▸ What to produce: Copy out all the rows that follow, substituting "species" for each occurrence of "scientific name" and changing nothing else.
________________
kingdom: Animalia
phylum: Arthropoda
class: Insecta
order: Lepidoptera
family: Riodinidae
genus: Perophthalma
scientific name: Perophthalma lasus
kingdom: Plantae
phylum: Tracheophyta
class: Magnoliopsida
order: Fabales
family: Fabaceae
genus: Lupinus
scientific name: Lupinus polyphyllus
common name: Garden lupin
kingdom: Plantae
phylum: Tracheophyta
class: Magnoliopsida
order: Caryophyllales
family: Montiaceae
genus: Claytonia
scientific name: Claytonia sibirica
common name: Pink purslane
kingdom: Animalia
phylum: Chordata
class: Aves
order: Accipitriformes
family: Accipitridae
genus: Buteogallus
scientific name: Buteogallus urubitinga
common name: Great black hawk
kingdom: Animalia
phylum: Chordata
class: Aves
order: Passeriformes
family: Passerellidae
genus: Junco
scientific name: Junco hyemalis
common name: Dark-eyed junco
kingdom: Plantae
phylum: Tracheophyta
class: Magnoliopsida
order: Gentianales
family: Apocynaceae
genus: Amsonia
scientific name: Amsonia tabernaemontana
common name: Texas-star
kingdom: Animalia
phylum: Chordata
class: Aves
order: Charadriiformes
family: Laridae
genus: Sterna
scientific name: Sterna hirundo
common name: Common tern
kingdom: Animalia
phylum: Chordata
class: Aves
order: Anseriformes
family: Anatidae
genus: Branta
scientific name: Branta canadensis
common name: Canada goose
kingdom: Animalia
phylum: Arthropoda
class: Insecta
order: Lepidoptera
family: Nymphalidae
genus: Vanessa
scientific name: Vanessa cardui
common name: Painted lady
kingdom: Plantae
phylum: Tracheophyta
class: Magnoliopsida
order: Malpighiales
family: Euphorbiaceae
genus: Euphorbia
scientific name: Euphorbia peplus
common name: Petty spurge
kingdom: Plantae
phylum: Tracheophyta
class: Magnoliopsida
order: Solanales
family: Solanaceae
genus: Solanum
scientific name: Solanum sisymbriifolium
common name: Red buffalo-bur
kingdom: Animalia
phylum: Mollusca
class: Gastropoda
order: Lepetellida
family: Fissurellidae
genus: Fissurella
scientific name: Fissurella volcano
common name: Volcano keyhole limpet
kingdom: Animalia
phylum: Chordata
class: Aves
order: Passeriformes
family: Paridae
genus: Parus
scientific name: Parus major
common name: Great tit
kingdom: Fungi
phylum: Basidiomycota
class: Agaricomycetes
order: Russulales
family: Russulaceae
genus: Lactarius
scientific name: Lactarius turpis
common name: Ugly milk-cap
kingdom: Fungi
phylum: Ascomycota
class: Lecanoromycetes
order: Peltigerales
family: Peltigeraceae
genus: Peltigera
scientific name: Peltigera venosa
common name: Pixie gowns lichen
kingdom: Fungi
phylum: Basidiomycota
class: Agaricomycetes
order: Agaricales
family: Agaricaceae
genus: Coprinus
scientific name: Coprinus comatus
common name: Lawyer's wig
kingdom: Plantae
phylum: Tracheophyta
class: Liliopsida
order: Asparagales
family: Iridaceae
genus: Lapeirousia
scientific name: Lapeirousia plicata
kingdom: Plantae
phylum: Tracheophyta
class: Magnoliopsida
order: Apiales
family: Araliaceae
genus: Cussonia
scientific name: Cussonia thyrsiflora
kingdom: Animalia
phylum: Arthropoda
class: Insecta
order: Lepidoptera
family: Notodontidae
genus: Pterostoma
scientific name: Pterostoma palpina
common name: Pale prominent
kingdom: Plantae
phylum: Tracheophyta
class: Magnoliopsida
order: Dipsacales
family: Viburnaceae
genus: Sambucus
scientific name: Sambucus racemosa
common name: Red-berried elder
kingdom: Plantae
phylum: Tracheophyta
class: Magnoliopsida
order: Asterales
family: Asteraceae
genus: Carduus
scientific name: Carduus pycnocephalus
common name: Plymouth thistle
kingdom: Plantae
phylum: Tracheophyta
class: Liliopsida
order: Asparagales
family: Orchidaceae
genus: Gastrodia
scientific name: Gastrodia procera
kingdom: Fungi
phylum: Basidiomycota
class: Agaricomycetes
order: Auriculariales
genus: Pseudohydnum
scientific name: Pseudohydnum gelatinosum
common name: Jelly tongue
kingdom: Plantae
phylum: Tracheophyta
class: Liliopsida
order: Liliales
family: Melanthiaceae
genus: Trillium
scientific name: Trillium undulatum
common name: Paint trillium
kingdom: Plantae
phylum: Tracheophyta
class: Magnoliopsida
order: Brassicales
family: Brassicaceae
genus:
________________
▸ The solution:
kingdom: Animalia
phylum: Arthropoda
class: Insecta
order: Lepidoptera
family: Riodinidae
genus: Perophthalma
species: Perophthalma lasus
kingdom: Plantae
phylum: Tracheophyta
class: Magnoliopsida
order: Fabales
family: Fabaceae
genus: Lupinus
species: Lupinus polyphyllus
common name: Garden lupin
kingdom: Plantae
phylum: Tracheophyta
class: Magnoliopsida
order: Caryophyllales
family: Montiaceae
genus: Claytonia
species: Claytonia sibirica
common name: Pink purslane
kingdom: Animalia
phylum: Chordata
class: Aves
order: Accipitriformes
family: Accipitridae
genus: Buteogallus
species: Buteogallus urubitinga
common name: Great black hawk
kingdom: Animalia
phylum: Chordata
class: Aves
order: Passeriformes
family: Passerellidae
genus: Junco
species: Junco hyemalis
common name: Dark-eyed junco
kingdom: Plantae
phylum: Tracheophyta
class: Magnoliopsida
order: Gentianales
family: Apocynaceae
genus: Amsonia
species: Amsonia tabernaemontana
common name: Texas-star
kingdom: Animalia
phylum: Chordata
class: Aves
order: Charadriiformes
family: Laridae
genus: Sterna
species: Sterna hirundo
common name: Common tern
kingdom: Animalia
phylum: Chordata
class: Aves
order: Anseriformes
family: Anatidae
genus: Branta
species: Branta canadensis
common name: Canada goose
kingdom: Animalia
phylum: Arthropoda
class: Insecta
order: Lepidoptera
family: Nymphalidae
genus: Vanessa
species: Vanessa cardui
common name: Painted lady
kingdom: Plantae
phylum: Tracheophyta
class: Magnoliopsida
order: Malpighiales
family: Euphorbiaceae
genus: Euphorbia
species: Euphorbia peplus
common name: Petty spurge
kingdom: Plantae
phylum: Tracheophyta
class: Magnoliopsida
order: Solanales
family: Solanaceae
genus: Solanum
species: Solanum sisymbriifolium
common name: Red buffalo-bur
kingdom: Animalia
phylum: Mollusca
class: Gastropoda
order: Lepetellida
family: Fissurellidae
genus: Fissurella
species: Fissurella volcano
common name: Volcano keyhole limpet
kingdom: Animalia
phylum: Chordata
class: Aves
order: Passeriformes
family: Paridae
genus: Parus
species: Parus major
common name: Great tit
kingdom: Fungi
phylum: Basidiomycota
class: Agaricomycetes
order: Russulales
family: Russulaceae
genus: Lactarius
species: Lactarius turpis
common name: Ugly milk-cap
kingdom: Fungi
phylum: Ascomycota
class: Lecanoromycetes
order: Peltigerales
family: Peltigeraceae
genus: Peltigera
species: Peltigera venosa
common name: Pixie gowns lichen
kingdom: Fungi
phylum: Basidiomycota
class: Agaricomycetes
order: Agaricales
family: Agaricaceae
genus: Coprinus
species: Coprinus comatus
common name: Lawyer's wig
kingdom: Plantae
phylum: Tracheophyta
class: Liliopsida
order: Asparagales
family: Iridaceae
genus: Lapeirousia
species: Lapeirousia plicata
kingdom: Plantae
phylum: Tracheophyta
class: Magnoliopsida
order: Apiales
family: Araliaceae
genus: Cussonia
species: Cussonia thyrsiflora
kingdom: Animalia
phylum: Arthropoda
class: Insecta
order: Lepidoptera
family: Notodontidae
genus: Pterostoma
species: Pterostoma palpina
common name: Pale prominent
kingdom: Plantae
phylum: Tracheophyta
class: Magnoliopsida
order: Dipsacales
family: Viburnaceae
genus: Sambucus
species: Sambucus racemosa
common name: Red-berried elder
kingdom: Plantae
phylum: Tracheophyta
class: Magnoliopsida
order: Asterales
family: Asteraceae
genus: Carduus
species: Carduus pycnocephalus
common name: Plymouth thistle
kingdom: Plantae
phylum: Tracheophyta
class: Liliopsida
order: Asparagales
family: Orchidaceae
genus: Gastrodia
species: Gastrodia procera
kingdom: Fungi
phylum: Basidiomycota
class: Agaricomycetes
order: Auriculariales
genus: Pseudohydnum
species: Pseudohydnum gelatinosum
common name: Jelly tongue
kingdom: Plantae
phylum: Tracheophyta
class: Liliopsida
order: Liliales
family: Melanthiaceae
genus: Trillium
species: Trillium undulatum
common name: Paint trillium
kingdom: Plantae
phylum: Tracheophyta
class: Magnoliopsida
order: Brassicales
family: Brassicaceae
genus:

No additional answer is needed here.